A Natural Approach To Health
Living With the Flu
I had a question the other day about the flu.
Influenza, commonly shortened to “flu”, is a very contagious respiratory illness caused by a virus.
Flu appears most frequently in winter and early spring.
The flu virus attacks your body by spreading through your respiratory tract.
The flu brings coughing, headache, and chest discomfort.
With the flu you are also likely to run a high fever for several days and have headache, muscle aches, fatigue, and weakness.
Complications from a severe case of flu can lead to an illness like pneumonia.
New strains of flu evolve every few years.
Since flu is viral, antibiotics can’t beat it.
“Stomach flu” is a popular term, but not a true medical diagnosis.
It’s common to mistake gastroenteritis, which is what stomach flu is, for the viral infection we commonly call “flu”.
Gastroenteritis refers to inflammation of your stomach and intestines.
With gastroenteritis, you may have symptoms like abdominal cramps, nausea, vomiting, and diarrhea.
Symptoms of flu are similar to a cold except flu symptoms are much worse with fatigue, fever, headache, and respiratory congestion.
Flu symptoms come on so suddenly you may know the exact time you first came down with flu.
The flu virus is spread from person to person through respiratory secretions and typically goes through large groups of people who spend time in close contact, like in daycare facilities, school classrooms, college dormitories, military barracks, offices, and nursing homes.
Flu is spread when you inhale droplets in the air containing the flu virus, make direct contact with respiratory secretions through sharing drinks or utensils, or handle things contaminated by an infected person.
The flu virus on your skin can infect you when you touch or rub your eyes, nose, or mouth.
That’s why frequent and thorough hand washing is the main way to limit the spread of influenza.
Flu symptoms start to develop from 1-4 days after infection with the virus.
While anyone can get flu, infants, the elderly, and people with chronic illnesses like diabetes, heart disease, lung disease, and HIV are at highest risk for flu complications.
To prevent the flu, it’s beneficial to:
*Wash your hands with warm water and soap every time you shake hands or touch a surface that might be germ-covered.

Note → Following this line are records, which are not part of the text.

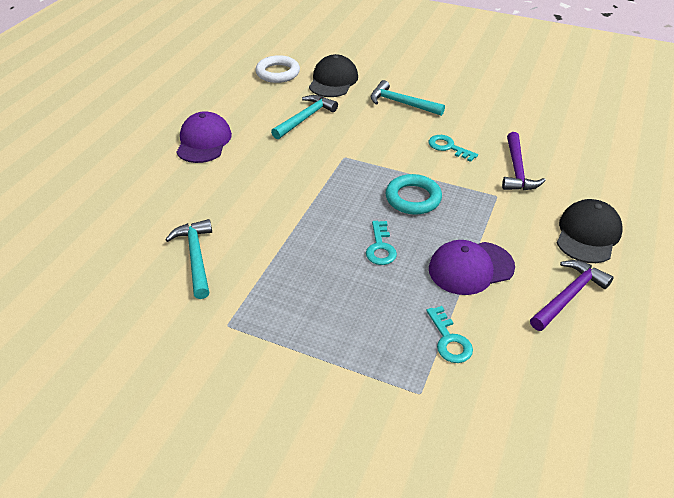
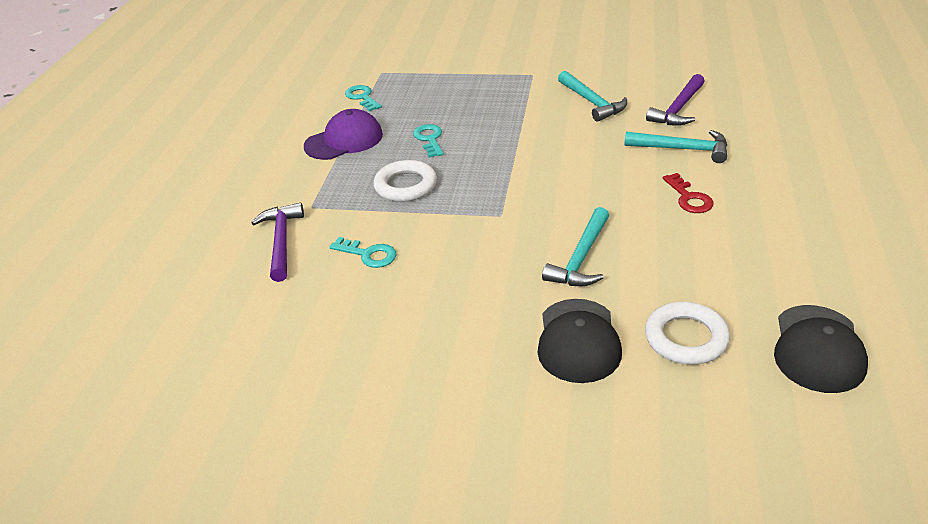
camera: 170 degrees right, 5 degrees down
(204, 141) = (689, 198): purple cap -> red key
(401, 103) = (447, 316): turquoise hammer -> turquoise hammer (682, 149)
(413, 198) = (405, 186): turquoise ring -> white ring
(568, 295) = (260, 138): purple hammer -> purple hammer (678, 109)
(588, 234) = (223, 188): black cap -> black cap (818, 349)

*Use disinfectant wipes to clean any surfaces you’re about to touch.
*Take extra care to not touch your mouth, eyes, or nose without washing your hands first.
If you have the flu, it’s beneficial to:
*Drink plenty of water, with Performance, to remain hydrated and flush toxins.
*Explore the use of Tea Tree Oil and Oil of Oregano.
*Increase essential oils (Omega-3, Flax oil, fish oil).
*Look into complimentary alternatives (homeopathy, castor oil packs, herbs).
*Consider fresh juicing.
*Investigate possible triggers/sensitivities.
*Decrease exposure to toxic products (cleaners, laundry, personal care, etc.)
*Avoid dairy, processed foods, caffeine, alcohol, smoking.
*Eliminate all refined sugar products (it “turns off” the immune system).
*Become educated regarding all views and possible side effects of any vaccinations or flu shots.